Sam had altered his watch in line with the time given by the newsreader. He glanced at it. ‘I can’t sit back and let it happen. If I do that I might as well have slit their throats myself.’

He ran to the gangplank.

‘Wait a moment, Sam Baker.’ Carswell stood up and fixed him with a hard stare. ‘Are you sure you won’t murder the family?’

‘Do I look like a murderer?’

Carswell shrugged. ‘What murderer does go around in a T-shirt bearing the slogan I’m A Killer ?’

Sam didn’t hesitate.

He ran from the boat up the slope in the direction of the amphitheatre.

Behind him Carswell called, ‘Think about it, Sam Baker. The police suspected you of the killing.

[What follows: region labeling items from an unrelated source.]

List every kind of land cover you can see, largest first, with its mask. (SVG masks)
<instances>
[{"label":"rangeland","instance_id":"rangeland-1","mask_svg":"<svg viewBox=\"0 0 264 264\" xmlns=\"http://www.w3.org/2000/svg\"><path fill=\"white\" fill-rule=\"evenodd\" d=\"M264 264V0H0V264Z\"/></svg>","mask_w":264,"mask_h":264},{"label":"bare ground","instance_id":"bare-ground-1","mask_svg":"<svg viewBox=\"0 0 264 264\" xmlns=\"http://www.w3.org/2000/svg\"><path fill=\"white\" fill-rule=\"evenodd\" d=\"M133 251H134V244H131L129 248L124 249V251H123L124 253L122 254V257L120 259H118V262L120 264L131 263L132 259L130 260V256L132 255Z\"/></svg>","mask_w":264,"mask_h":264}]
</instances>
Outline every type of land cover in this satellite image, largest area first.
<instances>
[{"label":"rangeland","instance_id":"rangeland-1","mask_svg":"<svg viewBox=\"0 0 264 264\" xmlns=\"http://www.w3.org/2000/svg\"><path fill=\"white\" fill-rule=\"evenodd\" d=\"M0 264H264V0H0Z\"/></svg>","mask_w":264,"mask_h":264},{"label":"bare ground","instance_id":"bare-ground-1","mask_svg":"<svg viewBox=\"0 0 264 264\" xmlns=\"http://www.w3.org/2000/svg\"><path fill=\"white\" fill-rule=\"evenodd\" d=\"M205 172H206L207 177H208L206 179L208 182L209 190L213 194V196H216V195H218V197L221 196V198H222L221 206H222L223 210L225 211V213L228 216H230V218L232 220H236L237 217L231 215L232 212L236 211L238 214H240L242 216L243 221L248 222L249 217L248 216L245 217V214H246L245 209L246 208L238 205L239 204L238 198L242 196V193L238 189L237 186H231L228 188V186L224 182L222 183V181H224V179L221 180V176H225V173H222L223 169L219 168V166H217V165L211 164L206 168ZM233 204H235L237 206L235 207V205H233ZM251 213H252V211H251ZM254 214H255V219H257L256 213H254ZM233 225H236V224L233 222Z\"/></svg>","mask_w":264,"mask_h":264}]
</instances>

They must have had a good reason for reaching that conclusion. Isn’t that worth thinking about?’

FOUR

Even a hare-brained scheme is better than nothing. Those were Sam’s thoughts as he ran into the amphitheatre. And while he didn’t know exactly what he could do, he decided to drive into the Casterton of 1944.

As he approached the stone altar slab in the centre of the amphitheatre he slowed down. Dusk was gradually becoming night.

Think of it , he told himself. At first these leaps through time had seemed completely random. In 1946 he was being arrested for a murder committed in 1944. Now he was here a few hours before that murder happened. Surely that couldn’t be just a bizarre coincidence?

Someone, or at least some intelligence, must have deposited him here to give him the opportunity of acting.

But was that to save the family?

Or, as Carswell had suggested, to kill them?

Was there any chance he might become a homicidal maniac between here and Casterton?

No. He didn’t think so.

But someone killed the family.

Is there a chance I can warn them? he asked himself as he gazed at the stone slab. And have I been deliberately put here on the evening of 28 thMay 1944 to do exactly that?